In a stirred reactor 15.0 g (67 mmol) of 4-[2-(methoxymethyl)-3-methyl-phenyl]-1H-tetrazol-5-one (compound (2)) was precharged at 25° C. followed by 59 g of DMF and 4 mL of water. After cooling down the remaining reaction mixture to 10° C., the pH was adjusted to pH 7.5 with 25% aq. sodium hydroxide solution. 13.4 g (100 mmol) dimethyl sulphate (99%) was dosed in 2 h to this 10° C. cold reaction mixture, while keeping the pH constant at pH 7.5 by addition of 25% aqueous sodium hydroxide solution. After the dosing was completed, the mixture was allowed to warm to 23° C. and was post-reacted for 20 h at 23° C. 16 g of 25% aq. sodium hydroxide solution was added, and the reaction mixture was heated to 55° C. for 2 h. At this temperature 146 g of water was added, and the solution was gradually cooled down under stirring to 0° C. (temperature ramp of 10 K/h), followed by post-stirring time of 14 h at 0° C. The resulting slurry was filtered, and the crystal was washed twice with 37 mL of water. After drying under reduced vacuum (20 mbar, 80° C., 4 h) 14.3 g (84.8% yield) of compound 3 was isolated.
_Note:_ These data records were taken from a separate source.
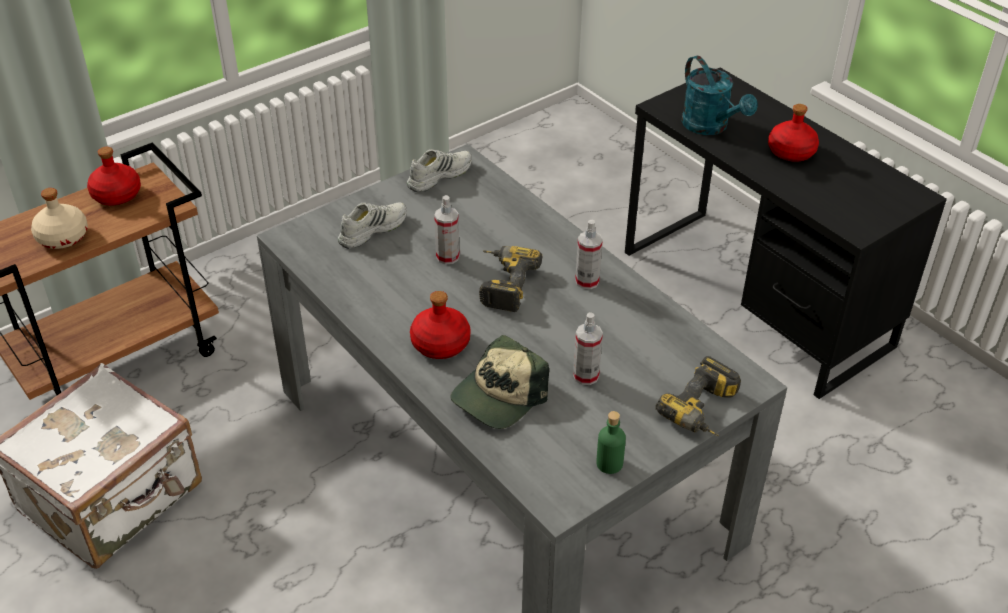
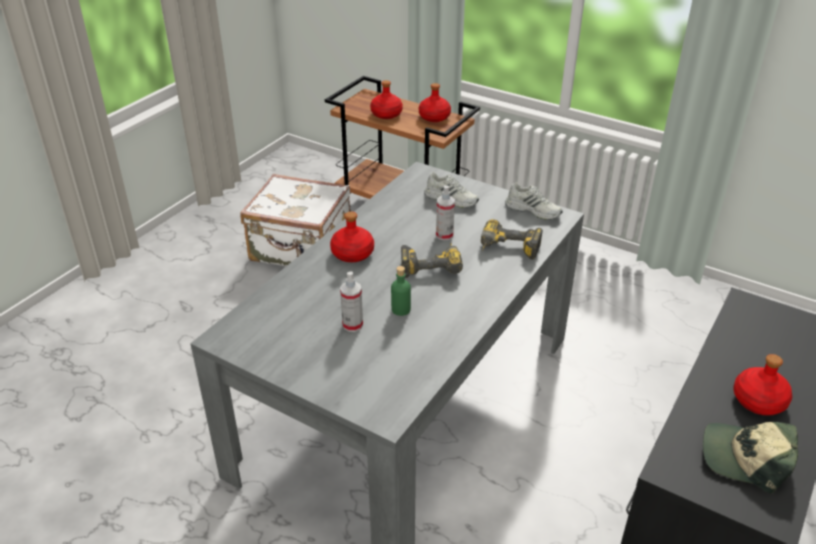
camera: 70 degrees right, 5 degrees down
(63, 237) = (386, 114): beige bottle -> red bottle
(499, 396) = (313, 289): cap -> cap (745, 458)
(587, 281) = (460, 304): spray bottle -> none
(609, 463) = (266, 354): green bottle -> green bottle (401, 309)
(704, 412) = (340, 395): power drill -> power drill (508, 250)
(710, 127) = (744, 338): turquoise watering can -> none

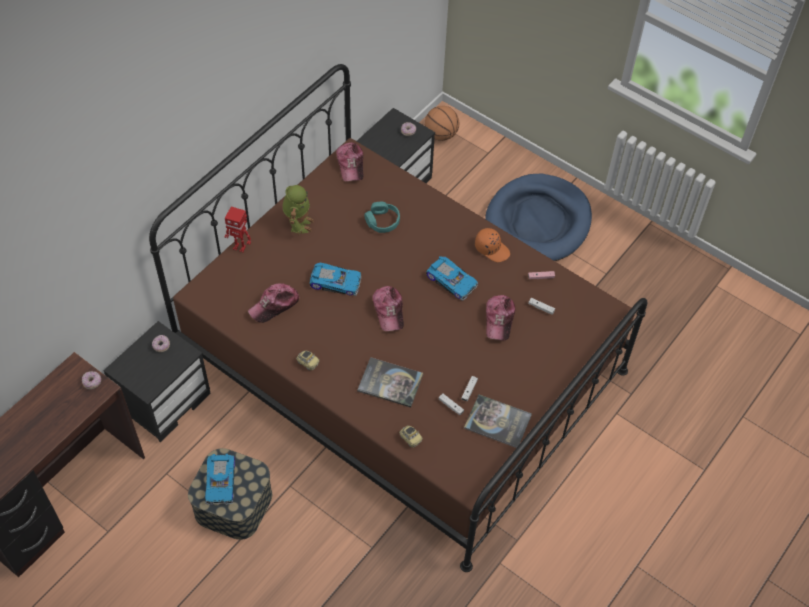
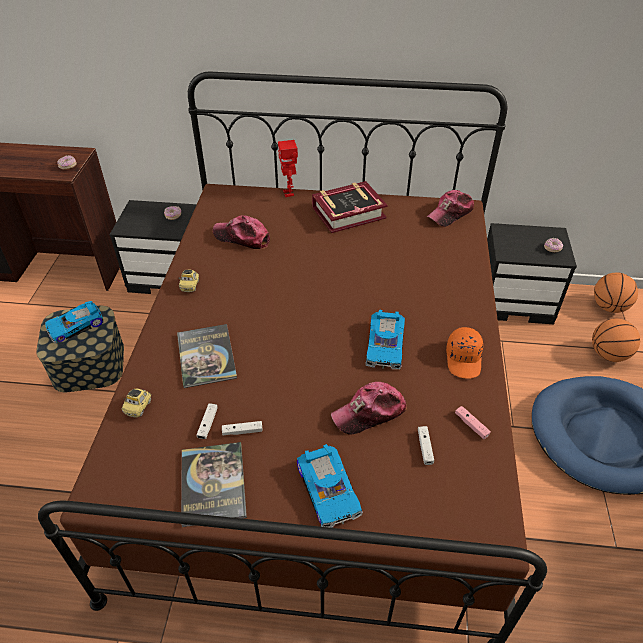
camera: 60 degrees right, 10 degrees down
(298, 223) = (348, 212): toy robot -> book
(336, 281) = (304, 262): toy car -> toy car (329, 489)
(382, 221) = (408, 261): turquoise headphones -> none
(389, 311) = (300, 313): cap -> none
(480, 169) = (608, 354): none -> basketball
The content of undesired isomers (5a) and (5b) in exampled 4 to 6 were determined by HPLC over a silica column.

Overview of Results of Examples 4-6

				yield of	yield of
			isolated	undesired	undesired
			yield of	isomer	isomer
example no	solvent	base	compound 3	(5a)	(5b)
4	acetone	K2CO3	78.8%	0.37%	0.09%
5	DMF	K2CO3	80.1%	0%	0%
6	DMF	NaOH	84.8%	0%	0%

Claims

1. A process for making a compound represented by a formula (3) comprising:

(a) reacting an azide compound with a compound represented by formula (1) to yield compound (2), compound (2) being a compound represented by formula (2) or its salts,

(b) methylating compound (2) obtained in step a) using a methylating agent to obtain compound (3),

wherein R1 denotes a hydrocarbon rest, and wherein in step a) a solvent system A and in step b) a solvent system B is used, wherein both solvent systems A and B comprise one dipolar aprotic solvent or a mixture of dipolar aprotic solvents as the main component.
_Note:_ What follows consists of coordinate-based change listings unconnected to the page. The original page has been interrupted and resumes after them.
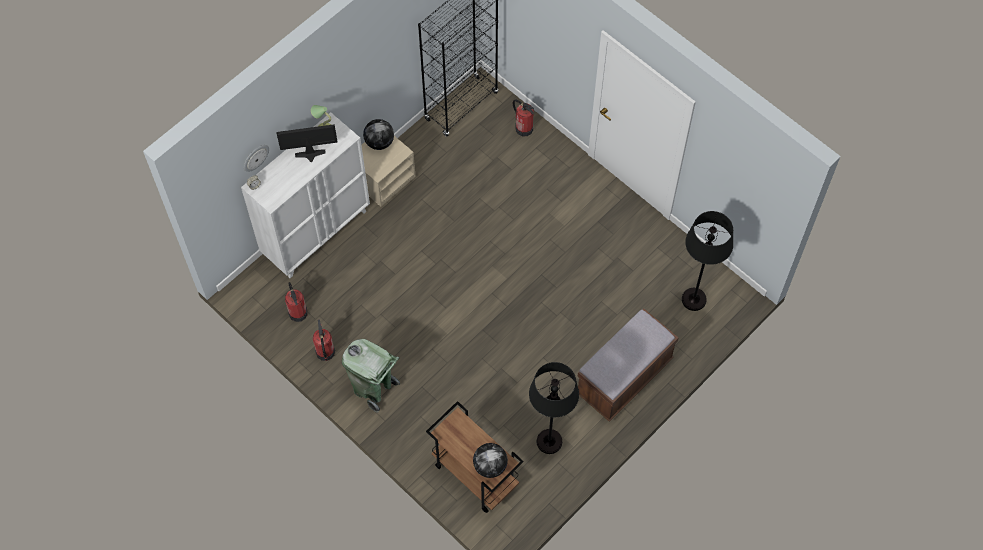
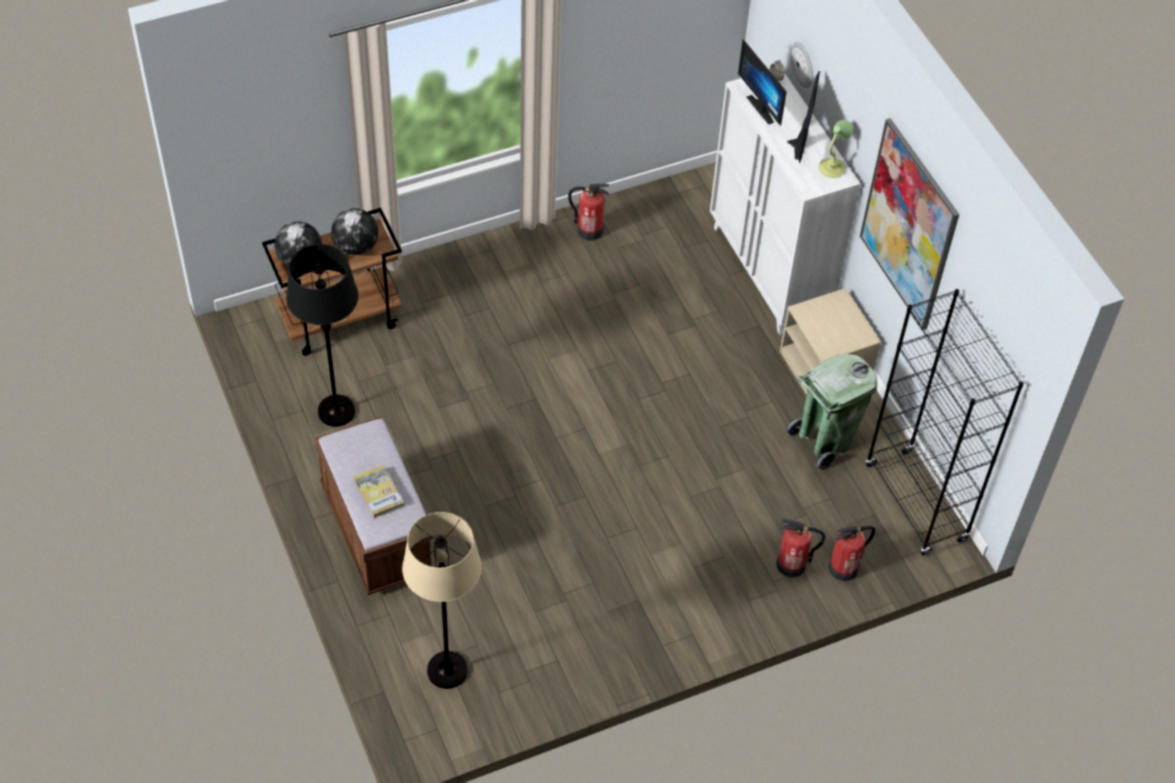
camera: 110 degrees right, 10 degrees down
(285, 184) = (764, 107): none -> monitor
(298, 312) = (659, 221): fire extinguisher -> fire extinguisher (792, 564)
(369, 66) = (908, 225): none -> picture
(373, 388) = (513, 260): green trash can -> green trash can (824, 441)
(379, 142) = (854, 329): globe -> globe (356, 247)
(635, 345) = (378, 493): none -> book
(694, 299) = (447, 670): black floor lamp -> beige floor lamp

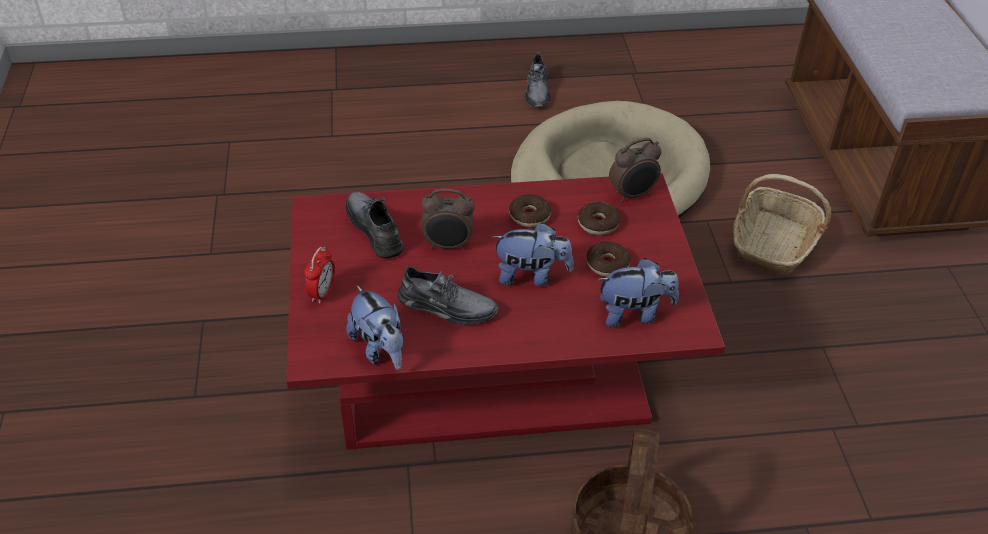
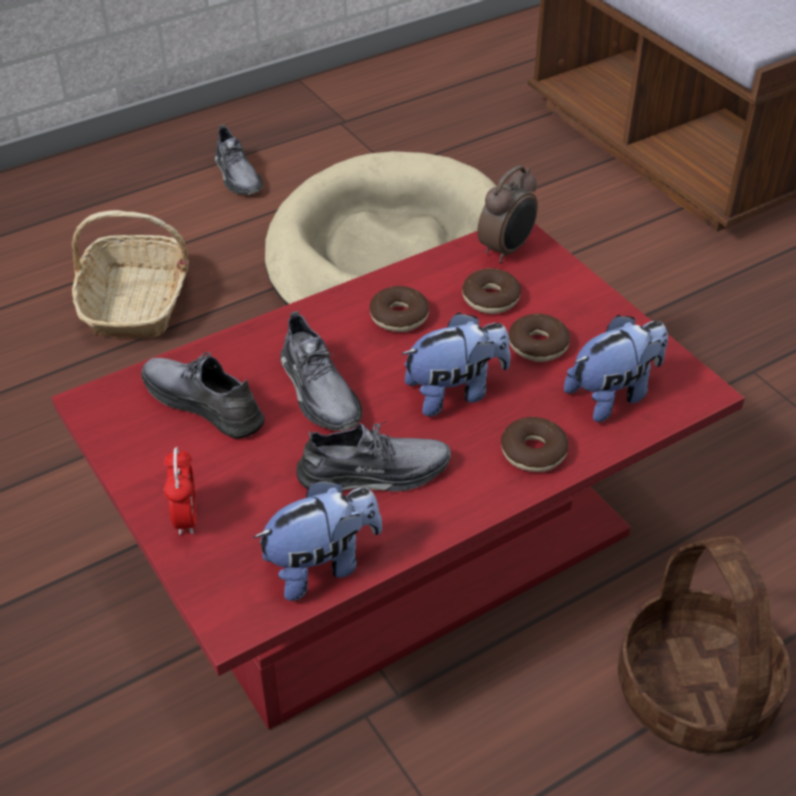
camera: 25 degrees left, 0 degrees up
(380, 349) = (322, 565): plush toy -> plush toy turned 60 degrees counterclockwise
(448, 246) = (319, 391): alarm clock -> grey shoe
(554, 330) = (533, 452): none -> donut
(773, 243) = (625, 271): basket -> basket (136, 303)

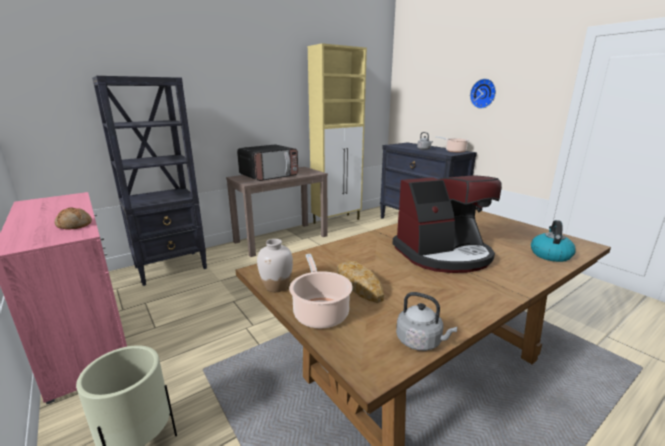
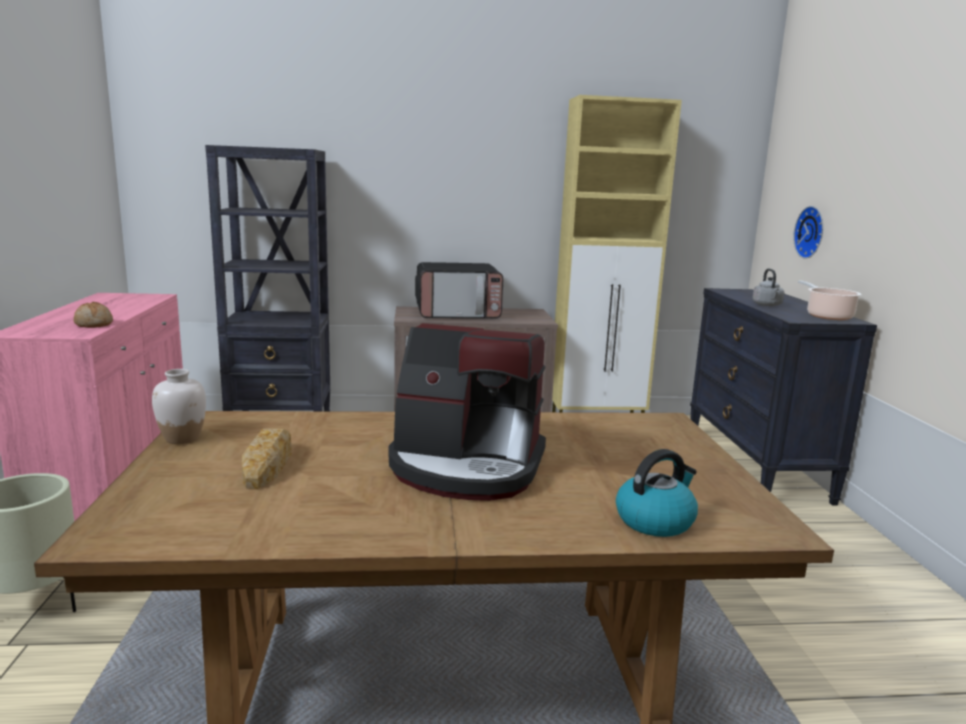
camera: 30 degrees right, 5 degrees down
(320, 312) = (169, 475): cooking pot -> none
(421, 341) = (201, 539): grey kettle -> none
(483, 93) = (902, 196): wall clock -> wall clock (812, 232)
2. The process according to claim 1, wherein R1 is methyl or ethyl.

3. The process according to claim 1, wherein solvent system A and solvent system B comprise the same dipolar aprotic solvent or a mixture of the same dipolar aprotic solvents as the main component.

4. The process according to claim 1, wherein said dipolar aprotic solvents are selected from dimethylformamide, dimethylacetamide, N-methylpyrrolidone, and combinations thereof.

5. The process according to claim 1, wherein steps a) and b) are carried without isolating the compound (2) obtained in step a).

6. The process according to claim 1, wherein step a) is carried out in the presence of a Lewis acid.

7. The process according to claim 6, wherein said Lewis acid is an alkali azide or a silyl compound represented by formula (4),

wherein R2, R3 and R4 are independently a hydrocarbon rest and X is selected from Cl, Br, or azide.

8. The process according to claim 7 wherein said Lewis acid is a trialkylsilyl halide.

9. The process according to claim 6, wherein said Lewis acid, is used in a catalytic amount.

10. The process according to claim 7, wherein the alkali azide compound is sodium azide.

11. The process according to claim 1 wherein said methylating agent is selected from methyl halides, methyl triflate, dimethyl sulfonate, methyl sulfuric acid esters, or aryl sulfuric acid esters.

12. The process according to claim 8 wherein the trialkylsilyl halide is trimethylchlorosilane.

13. The process according to claim 7 wherein the compound (4) is trimethylsilyl azide.

14. The process according to claim 11 wherein the methylating agent is selected from methyl chloride, methyl bromide, methyl iodide, methyl p-toluene sulfonate, methyl methane sulfonate, or dimethyl sulphate.